Do not use the global switches turning BigChem on/off. This will lead to great unhappiness! You've hidden when the system will/won't use BigChem and why inside of checking functions (CheckBigChem, etc.) that bury all exceptions and run calculations against a system that may have hours of work on a queue. You do not want this :) Instead I would simplify your architecture by adding a bigchem: bool = False keyword argument to the functions (such as calc_cartensian_hessian) where you added a BigChem option. This will maintain your existing API while adding new, optional functionality. Users (including your own code) can explicitly declare when they want to use bigchem like this calc_cartensian_hessian(..., bigchem=True).
Remove checks for BigChem readiness. If the system is not available you WANT to raise those exceptions and report back to the end user why they were not able to use BigChem, expecidally since they now explicitly passed a bigchem = True argument either to the function call or the command line arguments.
Definitely remove your CheckBigChem checks from def __init__(...) functions. These calls would hang your program for potentially hours if there is work on the queue. You can assume BigChem is available, call it in your code, and if it is not available have it report back to end users the exception to the end user explaining why. This is the way 🙌

The mental model you should have for BigChem is simply that they are functions you can call to get back results. In a sense, it is akin to an engine in your system, very much like the QCSchema engine. You can ask BigChem for energy, gradient, or (parallel) hessian objects, just like any other engine, and you can tell this engine what subprogram (i.e., terachem, psi4) to use. The difference is you can ask for many results in parallel (like the hessian or NEB beads).

This may seem like a lot of feedback but I think we can eliminate 80% of the code you've written and have a cleaner, easier to use, easier to understand implementation with a few architectural modifications :)

Feel free to ask any question for clarification!

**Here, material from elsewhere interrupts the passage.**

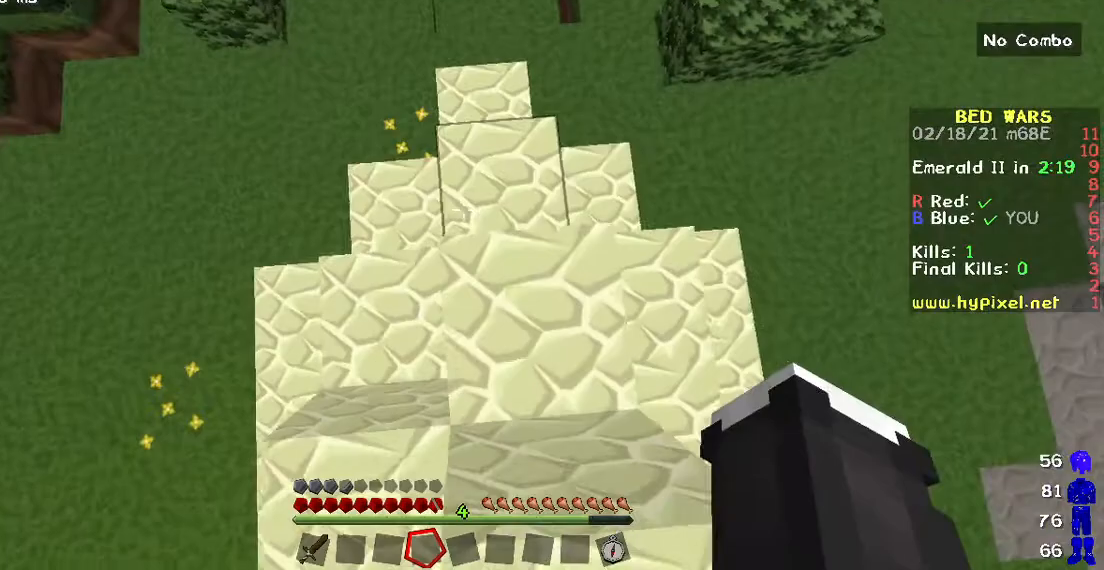
{"keys": ["w"], "mouse": [], "events": []}
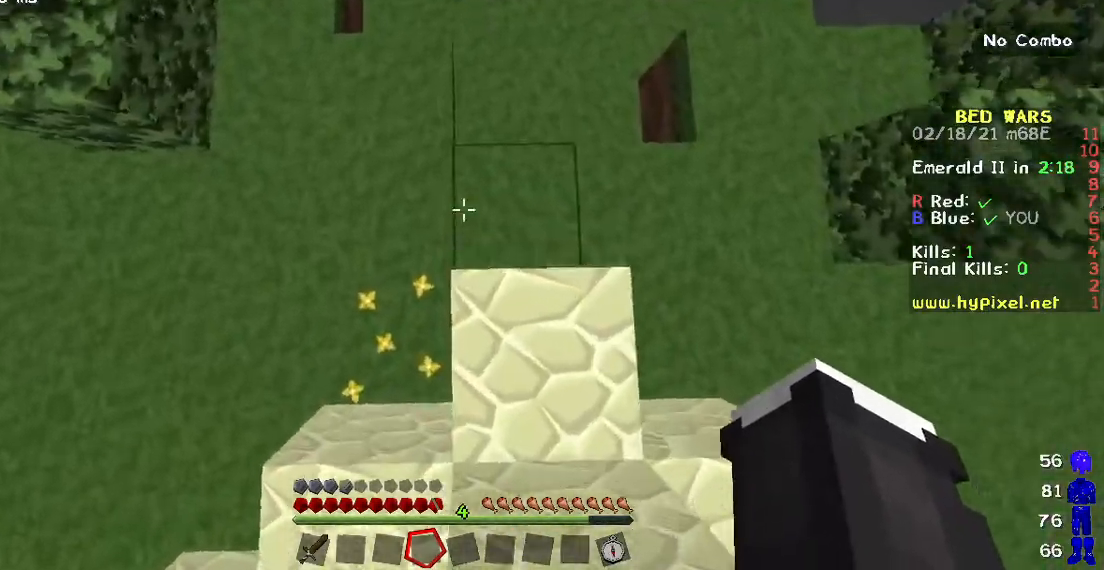
{"keys": ["w"], "mouse": [], "events": []}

coltonbh · 2024-04-12T16:46:49Z

geometric/nifty.py

+#==============================#
+#|        BigChem stuff       |#
+#==============================#
+
+BIGCHEM = False
+
+def CheckBigChem(engine):
+    global BIGCHEM
+    try:
+        from bigchem import compute
+        from qcio import Molecule as qcio_Molecule, ProgramInput
+
+        molecule = qcio_Molecule(
+            symbols=["O", "H", "H"],
+            geometry=[
+                [0.0, 0.0, 0.0],
+                [0.52421003, 1.68733646, 0.48074633],
+                [1.14668581, -0.45032174, -1.35474466],
+            ],
+        )
+
+        prog_input = ProgramInput(molecule=molecule,
+                                  calctype='energy',
+                                  model={"method":'hf', "basis":'3-21g'})
+        output = compute.delay(engine, prog_input)
+
+        BIGCHEM = output.get().success
+
+    except:
+        BIGCHEM = False
+        logger.warning("BigChem/%s is not working properly. Calculations will be carried linearly." %engine)
+
+def BigChemReady():
+    global BIGCHEM
+    return BIGCHEM
+
+def BigChemOff():
+    global BIGCHEM
+    BIGCHEM = False
+


I would not check BigChem with a calculation. The queue may have many calculations waiting and this computation could wait for hours, for example.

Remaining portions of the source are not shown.